Chile inaugurates the first Mapuche language academy

The National Corporation of Indigenous Development, a public Chilean body, will be responsible for the project · The objective of the new institution will be to normalize the language and promote it in Chile.

Mapudungun, the language spoken by the Mapuche, as of Friday, will have a new tool for its protection and promotion. The National Mapuche Language Academy was promoted by Michelle Bachelet's government, the President of Chile, following the social pact of multicultural 'recognition', driven by the previous legislature.

In Temuco, the Araucanian region, the new institution aims to normalize the language and propose to the government linguistic policies in fields like education, but it also intends to interest and orient the Mapuche communities' initiatives that will guarantee the use of their language.

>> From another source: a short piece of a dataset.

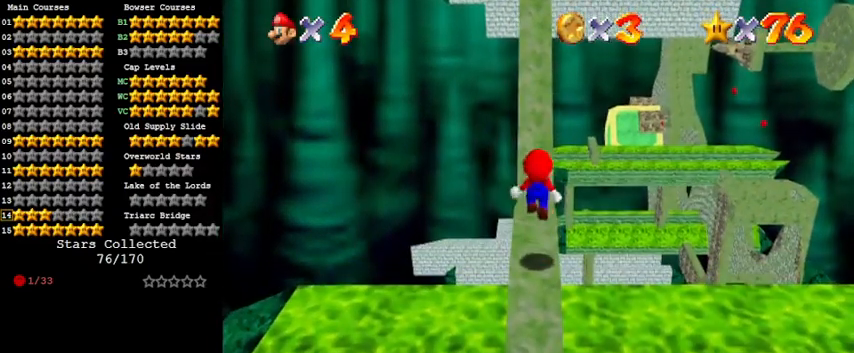
{"keys": ["shift", "up"], "events": [[167, "down", "up"], [400, "up", "down"]]}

According to the RPP News, the academy will be made up of "representatives chosen within the territorial linguistic commissions, and speakers of the community's language, instructors and professional Mapuches, as well as indigenous organization leaders who have participated since 2006 in the process of formation and qualification in language basics.

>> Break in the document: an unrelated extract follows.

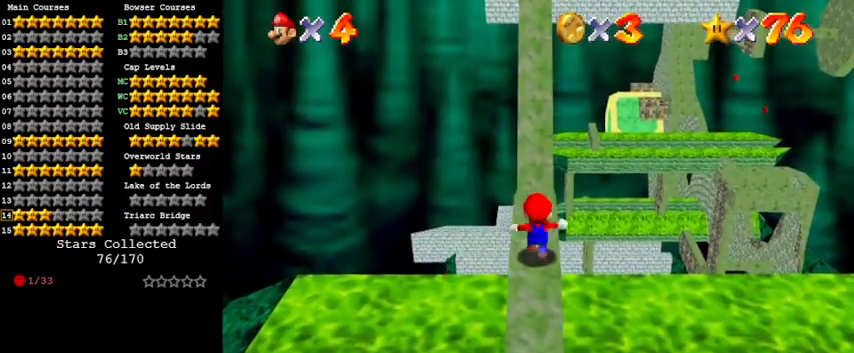
{"keys": ["up"], "events": [[167, "ctrl", "down"], [400, "ctrl", "up"], [400, "shift", "up"]]}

This programme will be run by The National Indigenous Development Corporation (CONADI), a government organization that works for the promotion and the fulfilment of development for the Chilean indigenous people (Aymara, Atacameño, Colla, Diaguita, Quechua, Rapanui, Mapuche, Qawasqar and Yagan, according to their representatives specifications). This year, the Bachelet government has placed a special emphasis on three of the indigenous languages that even though they are the minority, they are the most vital: Aymara, Rapanui and Mapuche. By the end of the year, each one of these languages will have their own language academy.

Criticisms against the ‘privatization of collective rights'
The measure, nevertheless, is not exempted from controversy. The alternative Mapuche newspaper, Mapuexpres, seriously criticized the new institution and organization that drives the program. According to the article, the creation of the academy is "a privatization of collective rights" because it has not included the participation of the indigenous people which it supposedly represents. Mapuexpres quotes the Mapuche leader Francisco Vera Millaquen, who affirms that Conadi's behaviour is "a violation" of the Convention 169 from the International Labour Organization (ILO) that establishes governments to consult with all indigenous people on legislative or administrative measures that could affect them directly.

Vera Millaquen affirms that a great number of representative organizations of the territory and the Mapuche people have been excluded from this process and he refuses the official version that supposedly states that the people in charge of Conadi have spent the last two years meeting with Mapuche representatives.